» WORK TASK: Find the line with "pinky tip: (331, 348)" in the entries below, then output every line from it down to the line with "thumb tip: (247, 157)", exactly and with no pictures.

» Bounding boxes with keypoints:
Start of Block

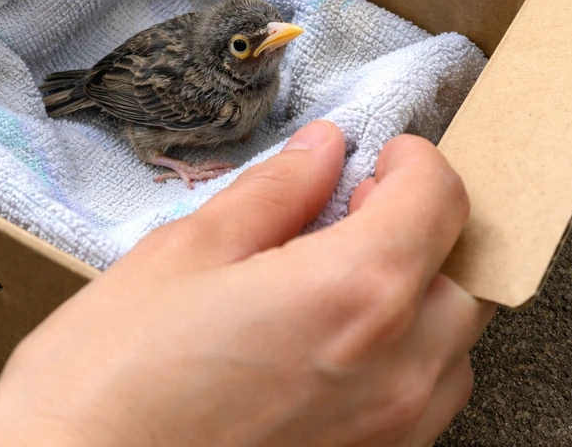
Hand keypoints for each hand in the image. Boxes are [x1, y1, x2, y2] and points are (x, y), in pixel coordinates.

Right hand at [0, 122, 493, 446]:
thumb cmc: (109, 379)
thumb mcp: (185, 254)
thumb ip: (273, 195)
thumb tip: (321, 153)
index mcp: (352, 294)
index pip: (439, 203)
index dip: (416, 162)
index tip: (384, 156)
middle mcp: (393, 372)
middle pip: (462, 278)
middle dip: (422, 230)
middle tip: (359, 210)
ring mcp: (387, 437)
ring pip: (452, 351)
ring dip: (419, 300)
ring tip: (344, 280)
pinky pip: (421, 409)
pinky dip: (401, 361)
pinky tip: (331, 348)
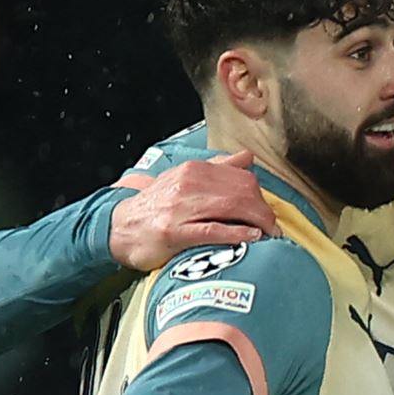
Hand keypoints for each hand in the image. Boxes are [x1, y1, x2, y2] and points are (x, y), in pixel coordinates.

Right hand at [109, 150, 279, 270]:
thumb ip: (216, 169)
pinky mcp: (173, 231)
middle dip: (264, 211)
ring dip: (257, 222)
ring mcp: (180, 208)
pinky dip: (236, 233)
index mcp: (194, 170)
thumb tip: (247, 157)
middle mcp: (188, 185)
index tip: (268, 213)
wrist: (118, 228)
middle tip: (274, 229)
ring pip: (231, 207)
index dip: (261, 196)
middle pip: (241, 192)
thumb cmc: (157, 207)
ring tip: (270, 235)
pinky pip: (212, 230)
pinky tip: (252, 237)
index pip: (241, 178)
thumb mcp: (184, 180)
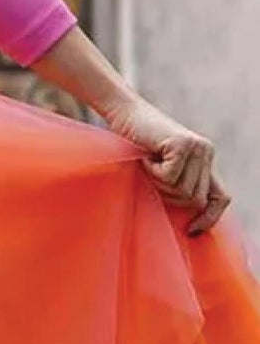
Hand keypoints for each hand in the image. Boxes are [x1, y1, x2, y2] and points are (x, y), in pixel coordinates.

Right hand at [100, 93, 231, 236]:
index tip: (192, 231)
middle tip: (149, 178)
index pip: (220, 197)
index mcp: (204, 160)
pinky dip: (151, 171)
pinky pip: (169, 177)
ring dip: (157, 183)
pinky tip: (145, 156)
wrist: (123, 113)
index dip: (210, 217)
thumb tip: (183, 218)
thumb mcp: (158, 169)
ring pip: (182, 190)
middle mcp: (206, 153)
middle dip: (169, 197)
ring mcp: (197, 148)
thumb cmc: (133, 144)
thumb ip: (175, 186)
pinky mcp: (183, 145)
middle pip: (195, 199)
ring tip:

End of Block

» ANSWER TO THIS PROBLEM:
pinky tip: (331, 348)
Hand keypoints for each hand in the image. Boxes are [x1, y1, x2, y2] and points are (x, y), in pixel coordinates.

Right hand at [109, 150, 279, 270]:
thumb ip: (216, 169)
pinky mcp: (173, 231)
middle dip: (264, 211)
ring dip: (257, 222)
ring mcp: (180, 208)
pinky dip: (236, 233)
index mcp: (194, 170)
thumb tip: (247, 157)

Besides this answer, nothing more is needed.